The agreement was part of a broader transaction signed between Georgia’s GOGC energy company and the EBRD, to lend the company €217 million to help it refinance a corporate Eurobond in the wake of this year’s Covid-19 slowdown. GOGC provides 20 per cent of Georgia’s electricity and is the main government entity ensuring the reliability of gas supplies in the country.
“Georgia is making a very timely move in terms of utilising its hydro potential and future-proofing its gas infrastructure to accept low carbon fuels. We are pleased to support them with these first steps,” said Aida Sitdikova, Director and Head of Energy Eurasia, in the EBRD’s Sustainable Infrastructure Group.

Hydrogen has a way to go before its clean version can go mainstream. Most hydrogen used industrially today – “black” or “grey” or “blue” – is made from fossil fuels and needs expensive carbon capture technology or other emerging solutions to mitigate rather than worsen climate change. For now, even that hydrogen is more expensive than natural gas.

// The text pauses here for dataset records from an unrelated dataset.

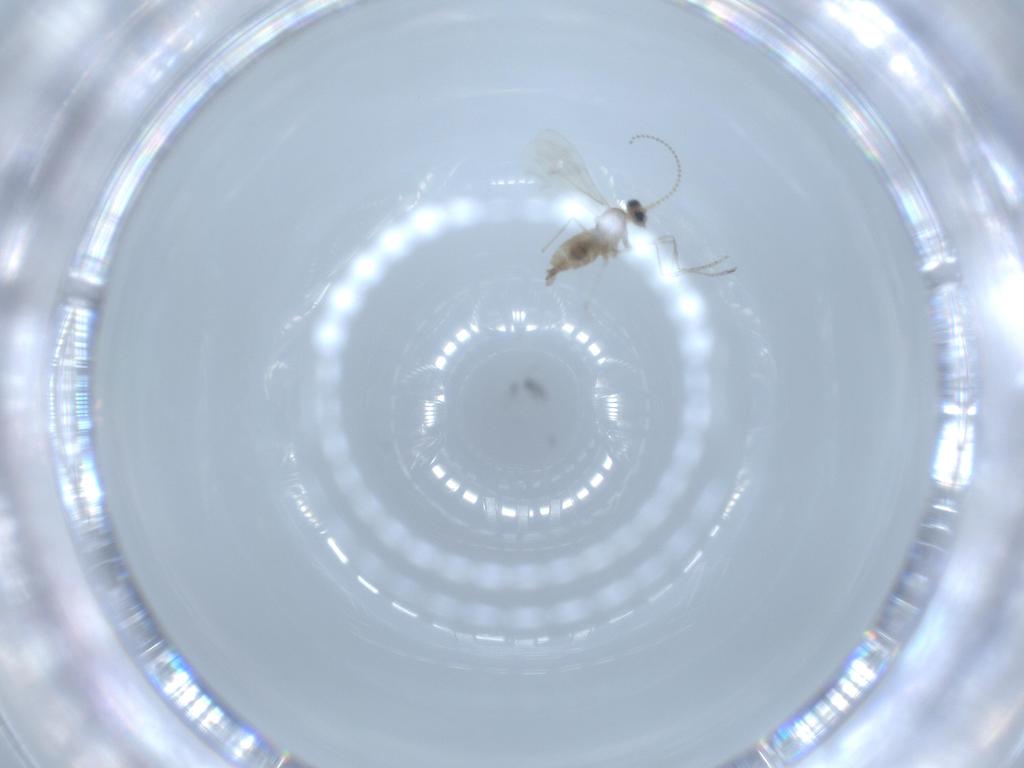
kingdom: Animalia
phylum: Arthropoda
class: Insecta
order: Diptera
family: Cecidomyiidae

Green hydrogen is still expensive too. But its supporters point to the sharp price falls that have been seen in solar and wind-powered energy over the past 15 years, which have made these once-costly renewables cost-competitive with fossil fuels, and say a similar price drop with green hydrogen is now a matter of “when” not “if”.

“Technology moves, and the cost is going down, and we will probably see the same pattern with green hydrogen as we did with solar power. Those that start early will have advantages; they will be prepared with the latest technology evolution,” said David Managadze, Regional Energy Head for Energy Eurasia in the EBRD’s Sustainable Infrastructure Group.

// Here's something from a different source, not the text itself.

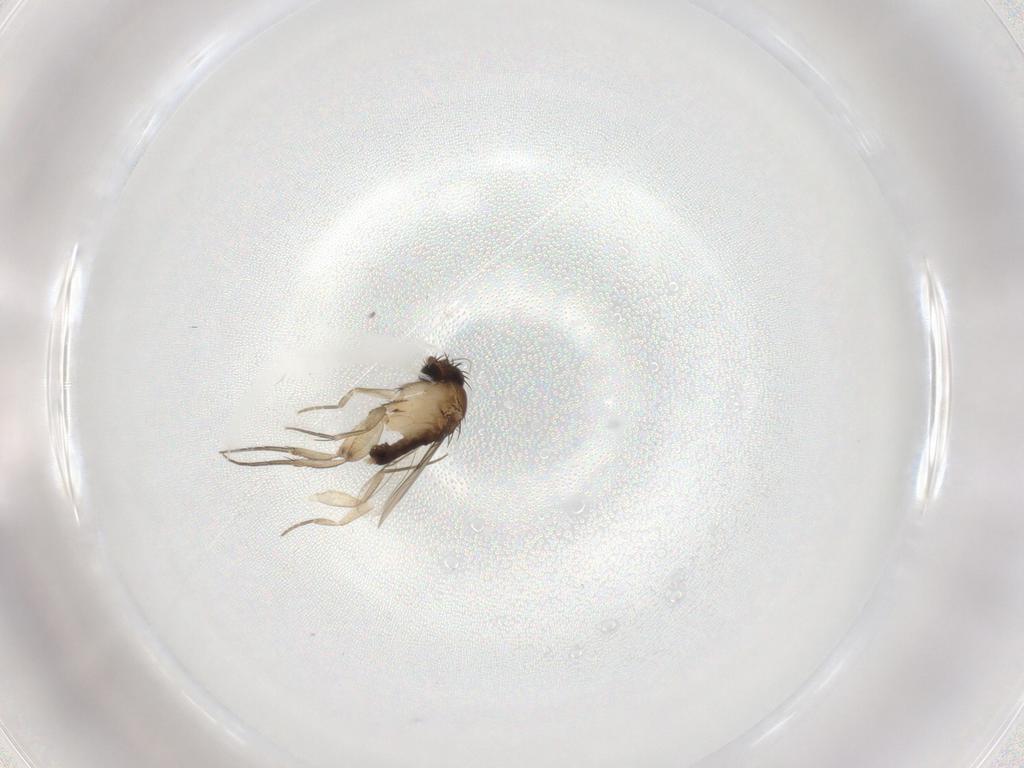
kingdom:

How much Georgia’s pipelines will need to be upgraded to carry hydrogen along with its existing gas will be part of the investigation, added the operation leader for the project, Ross Palmer. But he noted that “it is our role to support our countries and clients to get ready for disruptive technologies of the future.”

Does Georgia have the institutional capacity to handle such an innovative programme? Ms Sitdikova, who noted that Georgia has demonstrated strong progress in building its institutions following strong reforms early in the 21st century, said:
“It’s all very early days and still innovative, as it would be for any country. But we feel the Georgian government is receptive and proactive. Georgia was the first country in the EBRD region to request our assistance with development of green hydrogen. We believe that at this level of political buy-in there is a good chance of successfully completing this preparatory work and looking at specific projects sometime down the road.”

“Georgia is most relevant in terms of the availability of cheap hydro that is otherwise wasted. And the futureproofing of their infrastructure to be able to accept hydrogen as a blended fuel is something we should be supporting and doing more of.”